Numbers presented by the Brazilian Association of Carbon Market Companies (Abemc) show that the inclusion of mechanisms for Reducing Emissions from Deforestation and Forest Degradation (REDD), during the negotiation for a replacement for the Kyoto Protocol, could generate revenues of US$ 8 billion to US$ 16 billion for Brazil in carbon credits.
Today, REDD mechanisms, which consider standing forests as carbon credits, are not eligible for the Kyoto Protocol, which accepts just two possibilities of credit for forestry areas: reforestation and aforestation (in areas where there was never any forest).
"Forestry conservation, avoided deforestation related to REDD, are not yet part of this protocol," said Abemc president Flávio Rufino Gazani.
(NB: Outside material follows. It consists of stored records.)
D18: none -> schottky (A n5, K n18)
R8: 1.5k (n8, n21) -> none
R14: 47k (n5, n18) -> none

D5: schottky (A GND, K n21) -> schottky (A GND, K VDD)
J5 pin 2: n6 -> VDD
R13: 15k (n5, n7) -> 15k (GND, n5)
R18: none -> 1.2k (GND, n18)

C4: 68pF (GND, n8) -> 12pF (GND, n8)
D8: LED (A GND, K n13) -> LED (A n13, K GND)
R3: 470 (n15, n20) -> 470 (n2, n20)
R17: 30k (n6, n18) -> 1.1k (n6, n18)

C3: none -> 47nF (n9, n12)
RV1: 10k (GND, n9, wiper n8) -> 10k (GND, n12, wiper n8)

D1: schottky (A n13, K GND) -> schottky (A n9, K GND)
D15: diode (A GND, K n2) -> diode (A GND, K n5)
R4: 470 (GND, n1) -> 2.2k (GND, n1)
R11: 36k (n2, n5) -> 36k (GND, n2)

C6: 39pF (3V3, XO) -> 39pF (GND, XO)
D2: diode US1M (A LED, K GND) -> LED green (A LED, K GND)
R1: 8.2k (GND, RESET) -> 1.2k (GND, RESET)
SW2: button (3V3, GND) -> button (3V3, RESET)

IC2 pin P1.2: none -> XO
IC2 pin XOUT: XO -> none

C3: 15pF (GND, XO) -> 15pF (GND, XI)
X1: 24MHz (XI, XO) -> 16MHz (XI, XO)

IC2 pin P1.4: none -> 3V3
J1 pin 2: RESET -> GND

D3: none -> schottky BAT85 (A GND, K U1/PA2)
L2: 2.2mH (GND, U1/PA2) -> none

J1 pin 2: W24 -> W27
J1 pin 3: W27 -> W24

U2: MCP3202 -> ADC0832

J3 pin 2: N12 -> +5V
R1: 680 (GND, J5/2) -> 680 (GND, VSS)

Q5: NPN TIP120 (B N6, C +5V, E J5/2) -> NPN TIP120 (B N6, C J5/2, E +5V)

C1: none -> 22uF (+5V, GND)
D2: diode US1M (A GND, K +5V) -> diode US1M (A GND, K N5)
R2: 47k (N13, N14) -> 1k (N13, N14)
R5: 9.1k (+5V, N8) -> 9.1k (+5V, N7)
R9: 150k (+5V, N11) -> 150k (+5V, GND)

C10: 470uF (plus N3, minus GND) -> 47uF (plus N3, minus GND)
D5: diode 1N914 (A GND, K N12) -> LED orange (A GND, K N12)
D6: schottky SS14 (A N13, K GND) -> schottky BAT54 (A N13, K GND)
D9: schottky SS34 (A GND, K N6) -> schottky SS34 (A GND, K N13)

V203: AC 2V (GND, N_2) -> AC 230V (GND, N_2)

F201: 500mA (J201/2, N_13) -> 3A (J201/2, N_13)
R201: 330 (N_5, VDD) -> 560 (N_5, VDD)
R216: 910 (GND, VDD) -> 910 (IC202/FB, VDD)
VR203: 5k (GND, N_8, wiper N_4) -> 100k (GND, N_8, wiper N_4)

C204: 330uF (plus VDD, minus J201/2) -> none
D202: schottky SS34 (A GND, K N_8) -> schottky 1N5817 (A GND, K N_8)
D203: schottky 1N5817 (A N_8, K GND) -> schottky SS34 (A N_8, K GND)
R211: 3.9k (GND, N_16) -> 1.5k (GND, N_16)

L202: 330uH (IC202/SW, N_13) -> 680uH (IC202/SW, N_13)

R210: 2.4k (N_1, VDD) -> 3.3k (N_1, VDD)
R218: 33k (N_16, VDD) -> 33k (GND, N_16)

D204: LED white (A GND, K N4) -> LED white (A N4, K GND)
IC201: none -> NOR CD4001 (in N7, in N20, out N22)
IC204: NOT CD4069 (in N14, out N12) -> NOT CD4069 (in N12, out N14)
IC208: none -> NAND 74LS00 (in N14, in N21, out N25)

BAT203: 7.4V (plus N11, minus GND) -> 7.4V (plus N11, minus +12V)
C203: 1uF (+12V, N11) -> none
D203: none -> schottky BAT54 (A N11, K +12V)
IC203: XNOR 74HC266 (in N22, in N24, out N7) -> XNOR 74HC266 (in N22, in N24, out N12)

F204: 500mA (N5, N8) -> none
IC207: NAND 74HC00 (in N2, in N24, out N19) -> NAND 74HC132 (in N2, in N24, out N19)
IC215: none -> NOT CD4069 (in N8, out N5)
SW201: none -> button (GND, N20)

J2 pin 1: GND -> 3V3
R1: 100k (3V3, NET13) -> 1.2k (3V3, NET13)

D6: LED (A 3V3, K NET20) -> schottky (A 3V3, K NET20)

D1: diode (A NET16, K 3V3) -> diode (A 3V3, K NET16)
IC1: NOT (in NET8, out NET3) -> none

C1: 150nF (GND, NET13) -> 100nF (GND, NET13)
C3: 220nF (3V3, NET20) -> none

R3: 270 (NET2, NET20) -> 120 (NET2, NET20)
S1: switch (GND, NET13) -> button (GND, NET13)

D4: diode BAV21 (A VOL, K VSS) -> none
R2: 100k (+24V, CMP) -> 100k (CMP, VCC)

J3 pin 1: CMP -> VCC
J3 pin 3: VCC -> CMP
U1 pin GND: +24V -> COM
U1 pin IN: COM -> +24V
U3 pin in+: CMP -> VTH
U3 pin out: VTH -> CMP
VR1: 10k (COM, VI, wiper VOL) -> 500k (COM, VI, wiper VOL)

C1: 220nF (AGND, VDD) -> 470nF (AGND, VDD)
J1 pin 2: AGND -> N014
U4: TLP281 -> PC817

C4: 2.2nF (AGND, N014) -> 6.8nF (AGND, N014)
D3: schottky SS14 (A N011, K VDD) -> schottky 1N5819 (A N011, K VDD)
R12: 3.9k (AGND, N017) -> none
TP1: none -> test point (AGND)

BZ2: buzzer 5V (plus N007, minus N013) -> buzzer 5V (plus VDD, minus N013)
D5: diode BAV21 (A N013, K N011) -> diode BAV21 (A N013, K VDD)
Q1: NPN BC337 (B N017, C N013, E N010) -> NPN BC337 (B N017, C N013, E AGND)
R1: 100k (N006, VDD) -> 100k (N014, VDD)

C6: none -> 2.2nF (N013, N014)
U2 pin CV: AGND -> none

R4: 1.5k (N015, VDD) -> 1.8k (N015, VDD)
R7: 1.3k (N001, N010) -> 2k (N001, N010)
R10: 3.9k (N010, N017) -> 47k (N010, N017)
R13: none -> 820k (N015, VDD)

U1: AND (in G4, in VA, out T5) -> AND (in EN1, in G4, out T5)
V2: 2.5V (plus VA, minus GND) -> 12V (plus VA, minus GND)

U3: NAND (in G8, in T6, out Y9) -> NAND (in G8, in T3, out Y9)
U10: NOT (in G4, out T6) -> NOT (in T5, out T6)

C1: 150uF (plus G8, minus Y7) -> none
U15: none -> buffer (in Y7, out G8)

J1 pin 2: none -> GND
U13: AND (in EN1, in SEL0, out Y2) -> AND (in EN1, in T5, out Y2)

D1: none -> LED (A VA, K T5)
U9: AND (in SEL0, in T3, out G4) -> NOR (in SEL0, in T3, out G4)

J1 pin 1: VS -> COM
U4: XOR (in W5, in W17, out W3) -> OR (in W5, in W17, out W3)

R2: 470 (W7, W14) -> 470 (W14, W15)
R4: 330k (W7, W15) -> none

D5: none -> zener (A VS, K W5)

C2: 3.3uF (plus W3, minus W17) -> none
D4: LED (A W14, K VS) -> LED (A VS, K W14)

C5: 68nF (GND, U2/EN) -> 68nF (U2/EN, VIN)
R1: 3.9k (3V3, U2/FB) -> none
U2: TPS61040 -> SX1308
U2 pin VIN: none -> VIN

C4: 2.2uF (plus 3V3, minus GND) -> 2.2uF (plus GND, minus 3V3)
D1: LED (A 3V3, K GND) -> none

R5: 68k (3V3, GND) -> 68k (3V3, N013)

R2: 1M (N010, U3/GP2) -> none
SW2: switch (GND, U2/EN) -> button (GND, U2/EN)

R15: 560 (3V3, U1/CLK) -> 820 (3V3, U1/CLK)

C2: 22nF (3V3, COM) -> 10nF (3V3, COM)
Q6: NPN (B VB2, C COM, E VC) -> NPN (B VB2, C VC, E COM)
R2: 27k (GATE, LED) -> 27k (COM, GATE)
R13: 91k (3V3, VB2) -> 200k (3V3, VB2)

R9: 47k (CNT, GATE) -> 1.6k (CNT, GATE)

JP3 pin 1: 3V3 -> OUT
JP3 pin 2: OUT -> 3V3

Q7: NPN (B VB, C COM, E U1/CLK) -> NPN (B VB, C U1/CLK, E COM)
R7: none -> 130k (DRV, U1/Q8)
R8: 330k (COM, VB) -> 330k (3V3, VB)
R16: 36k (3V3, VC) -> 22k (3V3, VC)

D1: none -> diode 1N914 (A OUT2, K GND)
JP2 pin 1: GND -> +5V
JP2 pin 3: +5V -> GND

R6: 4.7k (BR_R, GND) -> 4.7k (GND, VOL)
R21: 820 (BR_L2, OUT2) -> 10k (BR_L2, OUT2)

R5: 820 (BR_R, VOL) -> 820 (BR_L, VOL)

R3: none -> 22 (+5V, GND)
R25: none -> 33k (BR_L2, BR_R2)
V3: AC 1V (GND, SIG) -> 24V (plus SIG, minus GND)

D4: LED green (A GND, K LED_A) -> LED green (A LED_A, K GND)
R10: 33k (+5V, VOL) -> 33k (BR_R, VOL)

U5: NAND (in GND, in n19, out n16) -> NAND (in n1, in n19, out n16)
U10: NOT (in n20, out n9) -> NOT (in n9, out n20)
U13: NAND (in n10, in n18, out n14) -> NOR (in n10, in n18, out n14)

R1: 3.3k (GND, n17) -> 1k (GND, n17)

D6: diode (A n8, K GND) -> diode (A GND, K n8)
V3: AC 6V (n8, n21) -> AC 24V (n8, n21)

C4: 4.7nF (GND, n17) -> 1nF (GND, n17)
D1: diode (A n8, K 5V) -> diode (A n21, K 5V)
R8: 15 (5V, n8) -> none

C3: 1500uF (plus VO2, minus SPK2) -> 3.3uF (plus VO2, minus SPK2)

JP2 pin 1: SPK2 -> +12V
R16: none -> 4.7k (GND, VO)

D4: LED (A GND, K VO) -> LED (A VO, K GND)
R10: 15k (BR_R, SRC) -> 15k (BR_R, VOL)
The president at the organization said that the government of Brazil, after having rejected the inclusion of native forests in Kyoto Protocol, recently changed its position and is now signaling with the possibility of including these mechanisms in the proposals to be taken to the 15th United Nations Climate Change Conference (COP 15), in Copenhagen, in December.
"The idea of including this matter is for the next agreement to contemplate this need, be it a continuation of Kyoto Protocol or a new agreement," he said.
To Gazani, REDD should be a method for conservation of forests associated to sustainable exploration in specific areas, and should not forecast just the maintenance of standing forests.